||[May. 13th, 2014|09:45 am]
I tracked down a poem by Southey last night. I needed it to bolster an argument I was having with myself about living too much in the past. I had thought the first line was "I have lived too much among the dead"; but it turned out to be "My days among the dead are passed"- and that instead of beating himself up for being unable to cope with modern life he's patting himself on the back for having his nose stuck in his Cicero. |
It ends with him hoping- no false modesty about our Bob- that his own name will live for ever. When Shakespeare does that sort of thing he gets away with it. When Southey does it, well....
Poor Southey; he is remembered, but it's mainly as the first generation romantic poet it's safe to disregard- or- in other words as the chap who isn't as good as Wordsworth and Coleridge. Byron took a terrific swipe at him for greasing up to royalty. Flytings are terrible things. The poet who loses is stuck in the shit forever.
He wasn't a bad poet, just a moderately decent one. There's a poem about the Battle of Blenheim which- though rather heavy-handed- deserves to be read.
I just read an article about Frieda Hughes on the BBC website, about her training to be a counselor. She's had a difficult life and I feel for her - but Christ, tin ear for poetry or what? Makes Southey look like Tennyson.
I have the lowest opinion of her father it's possible for anyone to have, but even I wouldn't say she takes after him in aptitude. He had an ear.
Edited at 2014-05-13 03:19 pm (UTC)
I don't like Hughes either- as a man or a poet- but I'll concede he had talent.
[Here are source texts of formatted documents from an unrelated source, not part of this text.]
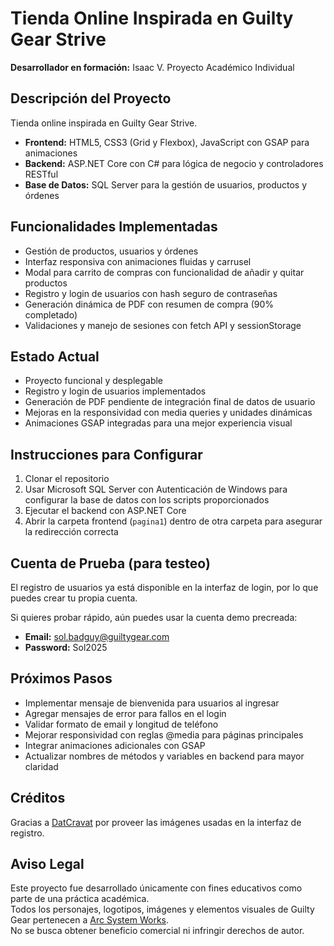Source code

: # Tienda Online Inspirada en Guilty Gear Strive  
**Desarrollador en formación:** Isaac V. Proyecto Académico Individual

## Descripción del Proyecto  
Tienda online inspirada en Guilty Gear Strive.

- **Frontend:** HTML5, CSS3 (Grid y Flexbox), JavaScript con GSAP para animaciones  
- **Backend:** ASP.NET Core con C# para lógica de negocio y controladores RESTful  
- **Base de Datos:** SQL Server para la gestión de usuarios, productos y órdenes  

## Funcionalidades Implementadas  
- Gestión de productos, usuarios y órdenes  
- Interfaz responsiva con animaciones fluidas y carrusel  
- Modal para carrito de compras con funcionalidad de añadir y quitar productos  
- Registro y login de usuarios con hash seguro de contraseñas  
- Generación dinámica de PDF con resumen de compra (90% completado)  
- Validaciones y manejo de sesiones con fetch API y sessionStorage  

## Estado Actual  
- Proyecto funcional y desplegable  
- Registro y login de usuarios implementados  
- Generación de PDF pendiente de integración final de datos de usuario  
- Mejoras en la responsividad con media queries y unidades dinámicas  
- Animaciones GSAP integradas para una mejor experiencia visual  

## Instrucciones para Configurar  
1. Clonar el repositorio  
2. Usar Microsoft SQL Server con Autenticación de Windows para configurar la base de datos con los scripts proporcionados  
3. Ejecutar el backend con ASP.NET Core  
4. Abrir la carpeta frontend (`pagina1`) dentro de otra carpeta para asegurar la redirección correcta  

## Cuenta de Prueba (para testeo)  
El registro de usuarios ya está disponible en la interfaz de login, por lo que puedes crear tu propia cuenta.

Si quieres probar rápido, aún puedes usar la cuenta demo precreada:

- **Email:** sol.badguy@guiltygear.com  
- **Password:** Sol2025  

## Próximos Pasos  
- Implementar mensaje de bienvenida para usuarios al ingresar  
- Agregar mensajes de error para fallos en el login  
- Validar formato de email y longitud de teléfono  
- Mejorar responsividad con reglas @media para páginas principales  
- Integrar animaciones adicionales con GSAP  
- Actualizar nombres de métodos y variables en backend para mayor claridad  

## Créditos  
Gracias a [DatCravat](https://www.datcravat.com) por proveer las imágenes usadas en la interfaz de registro.

## Aviso Legal  
Este proyecto fue desarrollado únicamente con fines educativos como parte de una práctica académica.  
Todos los personajes, logotipos, imágenes y elementos visuales de Guilty Gear pertenecen a [Arc System Works](https://www.arcsystemworks.jp/).  
No se busca obtener beneficio comercial ni infringir derechos de autor.
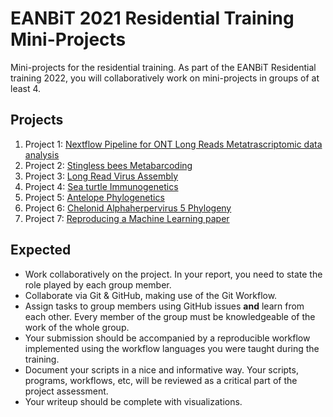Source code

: # EANBiT 2021 Residential Training Mini-Projects

Mini-projects for the residential training. As part of the EANBiT Residential training 2022, you will collaboratively work on mini-projects in groups of at least 4. 

## Projects
1. Project 1: [Nextflow Pipeline for ONT Long Reads Metatrascriptomic data analysis](Project_1.md)
2. Project 2: [Stingless bees Metabarcoding](Project_2.md)
3. Project 3: [Long Read Virus Assembly](Project_3.md)
4. Project 4: [Sea turtle Immunogenetics](Project_4.md)
5. Project 5: [Antelope Phylogenetics](Project_5.md)
6. Project 6: [Chelonid Alphaherpervirus 5 Phylogeny](Project_6.md)
7. Project 7: [Reproducing a Machine Learning paper](Project_7.md)
## Expected
- Work collaboratively on the project. In your report, you need to state the role played by each group member.
- Collaborate via Git & GitHub, making use of the Git Workflow.
- Assign tasks to group members using GitHub issues **and** learn from each other. Every member of the group must be knowledgeable of the work of the whole group.
- Your submission should be accompanied by a reproducible workflow implemented using the workflow languages you were taught during the training.
- Document your scripts in a nice and informative way. Your scripts, programs, workflows, etc, will be reviewed as a critical part of the project assessment.
- Your writeup should be complete with visualizations.
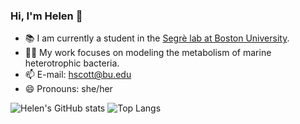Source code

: ### Hi, I'm Helen 👋
- 📚 I am currently a student in the [Segrè lab at Boston University](https://www.bu.edu/segrelab/).
- 👩‍💻 My work focuses on modeling the metabolism of marine heterotrophic bacteria.
- 📫 E-mail: hscott@bu.edu
- 😄 Pronouns: she/her

![Helen's GitHub stats](https://github-readme-stats.vercel.app/api?username=hgscott&show_icons=true&theme=vue)
![Top Langs](https://github-readme-stats.vercel.app/api/top-langs/?username=hgscott&hide=html&theme=vue&layout=compact)


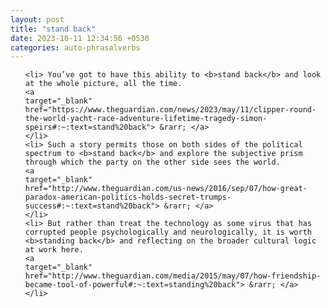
 ```yaml
---
layout: post
title: "stand back"
date: 2023-10-11 12:34:56 +0530
categories: auto-phrasalverbs
---
```

<ol>

    <li> You’ve got to have this ability to <b>stand back</b> and look at the whole picture, all the time.
    <a 
    target="_blank" 
    href="https://www.theguardian.com/news/2023/may/11/clipper-round-the-world-yacht-race-adventure-lifetime-tragedy-simon-speirs#:~:text=stand%20back"> &rarr; </a>
    </li>
    <li> Such a story permits those on both sides of the political spectrum to <b>stand back</b> and explore the subjective prism through which the party on the other side sees the world.
    <a 
    target="_blank" 
    href="http://www.theguardian.com/us-news/2016/sep/07/how-great-paradox-american-politics-holds-secret-trumps-success#:~:text=stand%20back"> &rarr; </a>
    </li>
    <li> But rather than treat the technology as some virus that has corrupted people psychologically and neurologically, it is worth <b>standing back</b> and reflecting on the broader cultural logic at work here.
    <a 
    target="_blank" 
    href="http://www.theguardian.com/media/2015/may/07/how-friendship-became-tool-of-powerful#:~:text=standing%20back"> &rarr; </a>
    </li>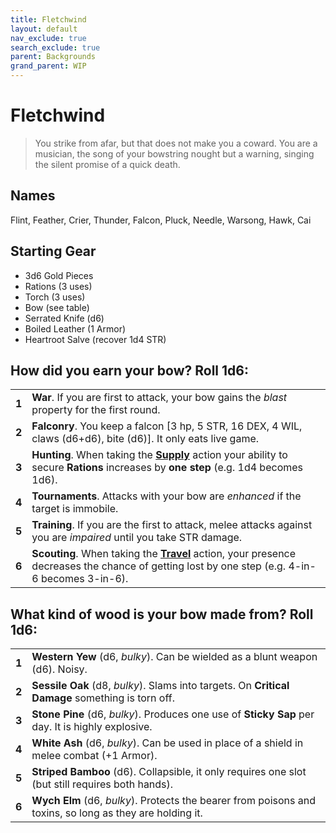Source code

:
 ```yaml
---
title: Fletchwind
layout: default
nav_exclude: true
search_exclude: true
parent: Backgrounds
grand_parent: WIP
---
```


# Fletchwind

> You strike from afar, but that does not make you a coward. You are a musician, the song of your bowstring nought but a warning, singing the silent promise of a quick death. 

## Names
Flint, Feather, Crier, Thunder, Falcon, Pluck, Needle, Warsong, Hawk, Cai

## Starting Gear

- 3d6 Gold Pieces
- Rations (3 uses)
- Torch (3 uses) 
- Bow (see table)
- Serrated Knife (d6)
- Boiled Leather (1 Armor)
- Heartroot Salve (recover 1d4 STR)

## How did you earn your bow? Roll 1d6:

|       |                                                                                                                                                                                                      |
| ----- | ---------------------------------------------------------------------------------------------------------------------------------------------------------------------------------------------------- |
| **1** | **War**. If you are first to attack, your bow gains the _blast_ property for the first round.                                                                                                        |
| **2** | **Falconry**. You keep a falcon [3 hp, 5 STR, 16 DEX, 4 WIL, claws (d6+d6), bite (d6)]. It only eats live game.                                                                                      |
| **3** | **Hunting**. When taking the [**Supply**](https://cairnrpg.com/wip/2e/wilderness-exploration/#supply) action your ability to secure **Rations** increases by **one step** (e.g. 1d4 becomes 1d6).    |
| **4** | **Tournaments**. Attacks with your bow are _enhanced_ if the target is immobile.                                                                                                                     |
| **5** | **Training**. If you are the first to attack, melee attacks against you are _impaired_ until you take STR damage.                                                                                    |
| **6** | **Scouting**. When taking the [**Travel**](https://cairnrpg.com/wip/2e/wilderness-exploration/#travel) action, your presence decreases the chance of getting lost by one step (e.g. 4-in-6 becomes 3-in-6).    |

## What kind of wood is your bow made from? Roll 1d6:

|       |                                                                                                          |
| ----- | -------------------------------------------------------------------------------------------------------- |
| **1** | **Western Yew** (d6, _bulky_). Can be wielded as a blunt weapon (d6). Noisy.                             |
| **2** | **Sessile Oak** (d8, _bulky_). Slams into targets. On **Critical Damage** something is torn off.        |
| **3** | **Stone Pine** (d6, _bulky_). Produces one use of **Sticky Sap** per day. It is highly explosive.      |
| **4** | **White Ash** (d6, _bulky_). Can be used in place of a shield in melee combat (+1 Armor).                |
| **5** | **Striped Bamboo** (d6). Collapsible, it only requires one slot (but still requires both hands).    |
| **6** | **Wych Elm** (d6, _bulky_). Protects the bearer from poisons and toxins, so long as they are holding it. |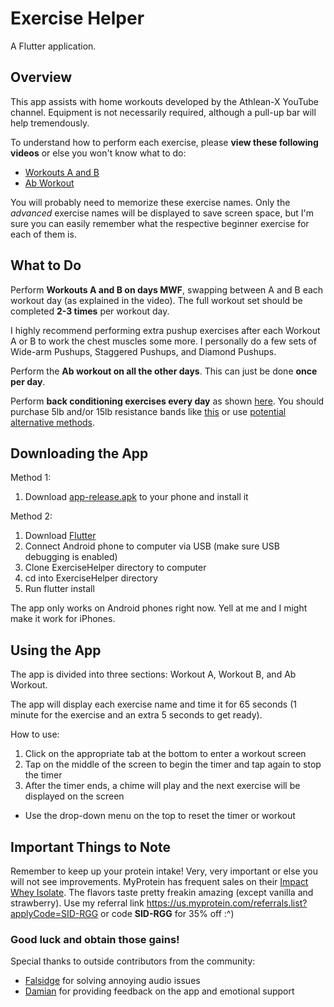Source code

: # Exercise Helper

A Flutter application.

## Overview

This app assists with home workouts developed by the Athlean-X YouTube channel. Equipment is not necessarily required, although a pull-up bar will help tremendously.

To understand how to perform each exercise, please **view these following videos** or else you won't know what to do:

- [Workouts A and B](https://youtu.be/vc1E5CfRfos)
- [Ab Workout](https://youtu.be/8jyhJ6TiUPA)

You will probably need to memorize these exercise names. Only the *advanced* exercise names will be displayed to save screen space, but I'm sure you can easily remember what the respective beginner exercise for each of them is.

## What to Do

Perform **Workouts A and B on days MWF**, swapping between A and B each workout day (as explained in the video). The full workout set should be completed **2-3 times** per workout day.

I highly recommend performing extra pushup exercises after each Workout A or B to work the chest muscles some more. I personally do a few sets of Wide-arm Pushups, Staggered Pushups, and Diamond Pushups.

Perform the **Ab workout on all the other days**. This can just be done **once per day**.

Perform **back conditioning exercises every day** as shown [here](https://www.youtube.com/watch?v=ELe4fATl-Jg). You should purchase 5lb and/or 15lb resistance bands like [this](https://www.amazon.com/dp/B083GWFL1X/ref=cm_sw_r_cp_apa_i_pMPdFbBTS3ZC1) or use [potential alternative methods](https://youtu.be/I-XpxwHqc8g?t=141).

## Downloading the App

Method 1:
1. Download [app-release.apk](./app-release.apk) to your phone and install it

Method 2:
1. Download [Flutter](https://flutter.dev/docs/get-started/install)
2. Connect Android phone to computer via USB (make sure USB debugging is enabled)
3. Clone ExerciseHelper directory to computer
3. cd into ExerciseHelper directory
4. Run flutter install

The app only works on Android phones right now. Yell at me and I might make it work for iPhones.

## Using the App

The app is divided into three sections: Workout A, Workout B, and Ab Workout.

The app will display each exercise name and time it for 65 seconds (1 minute for the exercise and an extra 5 seconds to get ready).

How to use:

1. Click on the appropriate tab at the bottom to enter a workout screen
2. Tap on the middle of the screen to begin the timer and tap again to stop the timer
3. After the timer ends, a chime will play and the next exercise will be displayed on the screen
- Use the drop-down menu on the top to reset the timer or workout

## Important Things to Note

Remember to keep up your protein intake! Very, very important or else you will not see improvements. MyProtein has frequent sales on their [Impact Whey Isolate](https://us.myprotein.com/sports-nutrition/impact-whey-isolate/10852482.html). The flavors taste pretty freakin amazing (except vanilla and strawberry). Use my referral link https://us.myprotein.com/referrals.list?applyCode=SID-RGG or code **SID-RGG** for 35% off :^)

### Good luck and obtain those gains!

Special thanks to outside contributors from the community:
- [Falsidge](https://github.com/falsidge) for solving annoying audio issues
- [Damian](https://github.com/DamianRivas) for providing feedback on the app and emotional support
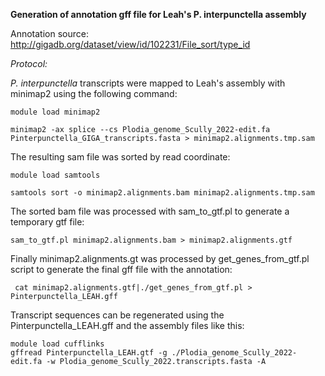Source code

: **Generation of annotation gff file for Leah's P. interpunctella assembly**

Annotation source: http://gigadb.org/dataset/view/id/102231/File_sort/type_id

*Protocol:*

*P. interpunctella* transcripts were mapped to Leah's assembly with minimap2 using the following command:

```
module load minimap2

minimap2 -ax splice --cs Plodia_genome_Scully_2022-edit.fa Pinterpunctella_GIGA_transcripts.fasta > minimap2.alignments.tmp.sam
```
The resulting sam file was sorted by read coordinate:

```
module load samtools

samtools sort -o minimap2.alignments.bam minimap2.alignments.tmp.sam
```

The sorted bam file was processed with sam_to_gtf.pl to generate a temporary gtf file:

```
sam_to_gtf.pl minimap2.alignments.bam > minimap2.alignments.gtf
```

Finally minimap2.alignments.gt was processed by get_genes_from_gtf.pl script to generate the final gff file with the annotation:

```
 cat minimap2.alignments.gtf|./get_genes_from_gtf.pl > Pinterpunctella_LEAH.gff
```

Transcript sequences can be regenerated using the Pinterpunctella_LEAH.gff and the assembly files like this:
```
module load cufflinks
gffread Pinterpunctella_LEAH.gtf -g ./Plodia_genome_Scully_2022-edit.fa -w Plodia_genome_Scully_2022.transcripts.fasta -A
```

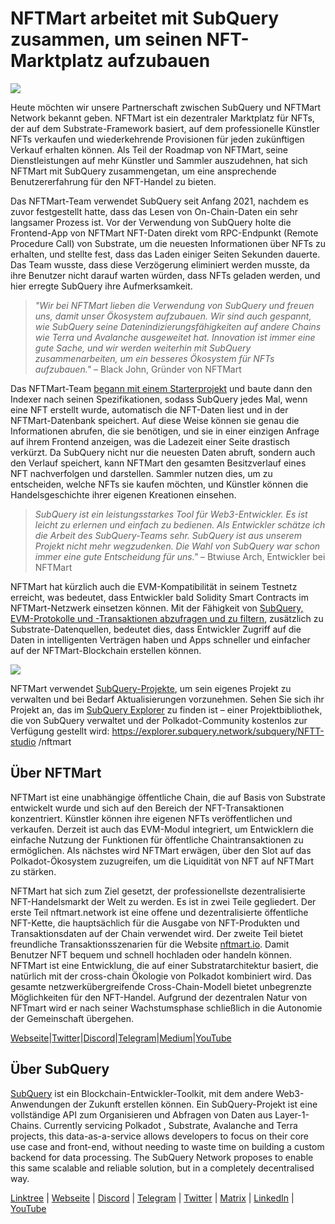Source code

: # NFTMart arbeitet mit SubQuery zusammen, um seinen NFT-Marktplatz aufzubauen

![](https://miro.medium.com/max/1400/0*vB2_xu-7yCBfqX0Y)

Heute möchten wir unsere Partnerschaft zwischen SubQuery und NFTMart Network bekannt geben. NFTMart ist ein dezentraler Marktplatz für NFTs, der auf dem Substrate-Framework basiert, auf dem professionelle Künstler NFTs verkaufen und wiederkehrende Provisionen für jeden zukünftigen Verkauf erhalten können. Als Teil der Roadmap von NFTMart, seine Dienstleistungen auf mehr Künstler und Sammler auszudehnen, hat sich NFTMart mit SubQuery zusammengetan, um eine ansprechende Benutzererfahrung für den NFT-Handel zu bieten.

Das NFTMart-Team verwendet SubQuery seit Anfang 2021, nachdem es zuvor festgestellt hatte, dass das Lesen von On-Chain-Daten ein sehr langsamer Prozess ist. Vor der Verwendung von SubQuery holte die Frontend-App von NFTMart NFT-Daten direkt vom RPC-Endpunkt (Remote Procedure Call) von Substrate, um die neuesten Informationen über NFTs zu erhalten, und stellte fest, dass das Laden einiger Seiten Sekunden dauerte. Das Team wusste, dass diese Verzögerung eliminiert werden musste, da ihre Benutzer nicht darauf warten würden, dass NFTs geladen werden, und hier erregte SubQuery ihre Aufmerksamkeit.

> _"Wir bei NFTMart lieben die Verwendung von SubQuery und freuen uns, damit unser Ökosystem aufzubauen. Wir sind auch gespannt, wie SubQuery seine Datenindizierungsfähigkeiten auf andere Chains wie Terra und Avalanche ausgeweitet hat. Innovation ist immer eine gute Sache, und wir werden weiterhin mit SubQuery zusammenarbeiten, um ein besseres Ökosystem für NFTs aufzubauen."_ – Black John, Gründer von NFTMart

Das NFTMart-Team [begann mit einem Starterprojekt](https://github.com/orgs/subquery/repositories?language=&q=starter&sort=&type=all) und baute dann den Indexer nach seinen Spezifikationen, sodass SubQuery jedes Mal, wenn eine NFT erstellt wurde, automatisch die NFT-Daten liest und in der NFTMart-Datenbank speichert. Auf diese Weise können sie genau die Informationen abrufen, die sie benötigen, und sie in einer einzigen Anfrage auf ihrem Frontend anzeigen, was die Ladezeit einer Seite drastisch verkürzt. Da SubQuery nicht nur die neuesten Daten abruft, sondern auch den Verlauf speichert, kann NFTMart den gesamten Besitzverlauf eines NFT nachverfolgen und darstellen. Sammler nutzen dies, um zu entscheiden, welche NFTs sie kaufen möchten, und Künstler können die Handelsgeschichte ihrer eigenen Kreationen einsehen.

> _SubQuery ist ein leistungsstarkes Tool für Web3-Entwickler. Es ist leicht zu erlernen und einfach zu bedienen. Als Entwickler schätze ich die Arbeit des SubQuery-Teams sehr. SubQuery ist aus unserem Projekt nicht mehr wegzudenken. Die Wahl von SubQuery war schon immer eine gute Entscheidung für uns."_ – Btwiuse Arch, Entwickler bei NFTMart

NFTMart hat kürzlich auch die EVM-Kompatibilität in seinem Testnetz erreicht, was bedeutet, dass Entwickler bald Solidity Smart Contracts im NFTMart-Netzwerk einsetzen können. Mit der Fähigkeit von [SubQuery, EVM-Protokolle und -Transaktionen abzufragen und zu filtern](./20211028-moonbeam-evm.md), zusätzlich zu Substrate-Datenquellen, bedeutet dies, dass Entwickler Zugriff auf die Daten in intelligenten Verträgen haben und Apps schneller und einfacher auf der NFTMart-Blockchain erstellen können.

![](https://miro.medium.com/max/1400/0*_7mYU-un7otKsBM3)

NFTMart verwendet [SubQuery-Projekte](https://project.subquery.network/), um sein eigenes Projekt zu verwalten und bei Bedarf Aktualisierungen vorzunehmen. Sehen Sie sich ihr Projekt an, das im [SubQuery Explorer](https://explorer.subquery.network/) zu finden ist – einer Projektbibliothek, die von SubQuery verwaltet und der Polkadot-Community kostenlos zur Verfügung gestellt wird: https://explorer.subquery.network/subquery/NFTT-studio /nftmart

## Über NFTMart

NFTMart ist eine unabhängige öffentliche Chain, die auf Basis von Substrate entwickelt wurde und sich auf den Bereich der NFT-Transaktionen konzentriert. Künstler können ihre eigenen NFTs veröffentlichen und verkaufen. Derzeit ist auch das EVM-Modul integriert, um Entwicklern die einfache Nutzung der Funktionen für öffentliche Chaintransaktionen zu ermöglichen. Als nächstes wird NFTMart erwägen, über den Slot auf das Polkadot-Ökosystem zuzugreifen, um die Liquidität von NFT auf NFTMart zu stärken.

NFTMart hat sich zum Ziel gesetzt, der professionellste dezentralisierte NFT-Handelsmarkt der Welt zu werden. Es ist in zwei Teile gegliedert. Der erste Teil nftmart.network ist eine offene und dezentralisierte öffentliche NFT-Kette, die hauptsächlich für die Ausgabe von NFT-Produkten und Transaktionsdaten auf der Chain verwendet wird. Der zweite Teil bietet freundliche Transaktionsszenarien für die Website [nftmart.io](http://nftmart.io/). Damit Benutzer NFT bequem und schnell hochladen oder handeln können. NFTMart ist eine Entwicklung, die auf einer Substratarchitektur basiert, die natürlich mit der cross-chain Ökologie von Polkadot kombiniert wird. Das gesamte netzwerkübergreifende Cross-Chain-Modell bietet unbegrenzte Möglichkeiten für den NFT-Handel. Aufgrund der dezentralen Natur von NFTmart wird er nach seiner Wachstumsphase schließlich in die Autonomie der Gemeinschaft übergehen.

[Webseite](http://nftmart.io/)|[Twitter](https://twitter.com/nftmartio)|[Discord](https://discord.gg/jNMeDvvvvR)|[Telegram](https://t.me/NFTMartio)|[Medium](https://github.com/NFTT-studio)|[YouTube](https://nftmart-io.medium.com/)

## Über SubQuery

[SubQuery](https://subquery.network/) ist ein Blockchain-Entwickler-Toolkit, mit dem andere Web3-Anwendungen der Zukunft erstellen können. Ein SubQuery-Projekt ist eine vollständige API zum Organisieren und Abfragen von Daten aus Layer-1-Chains. Currently servicing Polkadot , Substrate, Avalanche and Terra projects, this data-as-a-service allows developers to focus on their core use case and front-end, without needing to waste time on building a custom backend for data processing. The SubQuery Network proposes to enable this same scalable and reliable solution, but in a completely decentralised way.

[Linktree](https://linktr.ee/subquerynetwork) | [Webseite](https://subquery.network/) | [Discord](https://discord.com/invite/78zg8aBSMG) | [Telegram](https://t.me/subquerynetwork) | [Twitter](https://twitter.com/subquerynetwork) | [Matrix](https://matrix.to/#/#subquery:matrix.org) | [LinkedIn](https://www.linkedin.com/company/subquery) | [YouTube](https://www.youtube.com/channel/UCi1a6NUUjegcLHDFLr7CqLw)
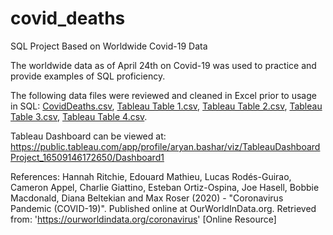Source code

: # covid_deaths
SQL Project Based on Worldwide Covid-19 Data 

The worldwide data as of April 24th on Covid-19 was used to practice and provide examples of SQL proficiency. 

The following data files were reviewed and cleaned in Excel prior to usage in SQL:
[CovidDeaths.csv](https://github.com/aryanbashar/covid_deaths/files/8656178/CovidDeaths.csv),
[Tableau Table 1.csv](https://github.com/aryanbashar/covid_deaths/files/8656202/Tableau.Table.1.csv),
[Tableau Table 2.csv](https://github.com/aryanbashar/covid_deaths/files/8656203/Tableau.Table.2.csv),
[Tableau Table 3.csv](https://github.com/aryanbashar/covid_deaths/files/8656204/Tableau.Table.3.csv),
[Tableau Table 4.csv](https://github.com/aryanbashar/covid_deaths/files/8656205/Tableau.Table.4.csv).

Tableau Dashboard can be viewed at: https://public.tableau.com/app/profile/aryan.bashar/viz/TableauDashboardProject_16509146172650/Dashboard1

References:
Hannah Ritchie, Edouard Mathieu, Lucas Rodés-Guirao, Cameron Appel, Charlie Giattino, Esteban Ortiz-Ospina, Joe Hasell, Bobbie Macdonald, Diana Beltekian and Max Roser 
(2020) - "Coronavirus Pandemic (COVID-19)". Published online at OurWorldInData.org. Retrieved from: 'https://ourworldindata.org/coronavirus' [Online Resource]
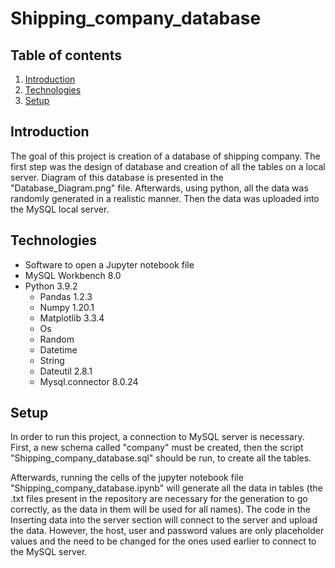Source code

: # Shipping_company_database

## Table of contents
1. [Introduction](#Introduction)
2. [Technologies](#Technologies)
3. [Setup](#Setup)

## Introduction

The goal of this project is creation of a database of shipping company. The first step was the design of database and creation of all the tables on a local server. 
Diagram of this database is presented in the "Database_Diagram.png" file. Afterwards, using python, all the data was randomly generated in a realistic manner. 
Then the data was uploaded into the MySQL local server.

## Technologies

* Software to open a Jupyter notebook file
* MySQL Workbench 8.0
* Python 3.9.2  
  * Pandas 1.2.3
  * Numpy 1.20.1
  * Matplotlib 3.3.4
  * Os
  * Random
  * Datetime
  * String
  * Dateutil 2.8.1
  * Mysql.connector 8.0.24
  
## Setup
In order to run this project, a connection to MySQL server is necessary. First, a new schema called "company" must be created, then the script "Shipping_company_database.sql" 
should be run, to create all the tables. 

Afterwards, running the cells of the jupyter notebook file "Shipping_company_database.ipynb" will generate all the data in tables (the .txt files present in the repository are 
necessary for the generation to go correctly, as the data in them will be used for all names). The code in the Inserting data into the server section will connect to the 
server and upload the data. However, the host, user and password values are only placeholder values and the need to be changed for the ones used earlier to connect to the MySQL server.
It must be tough having to carry Ted and Sylvia around as parents.
Months later, my marriage/Already rotting on its acrimonious stalk/ Follows him into the ground/And my brother too, who couldn't wait to leave
Following this devastating series of events, she describes her inner life as a wasteland.
Now my internal landscape is little more/ Than a bone yard
Holy shit, that's really terrible. She should get a day job and never ever give it up. Hopefully counselling will work for her.
I see she's had collections published. O dear :(
Poetry rarely runs in families. Coleridge had a son- Hartley- who wasn't bad. I can't think of any other example of a good poet who had a good poet among his/her offspring.
Her brother "who couldn't wait to leave" had a very respectable career as a marine biologist. Sensible bloke. I was sorry to hear about his depression and suicide.
Hartley Coleridge knocked around with Branwell Bronte, or so I've heard, which brings us round back to Southey in a very large circle. Mind you with Hartley and Branwell, hard to know which was the worse influence on the other.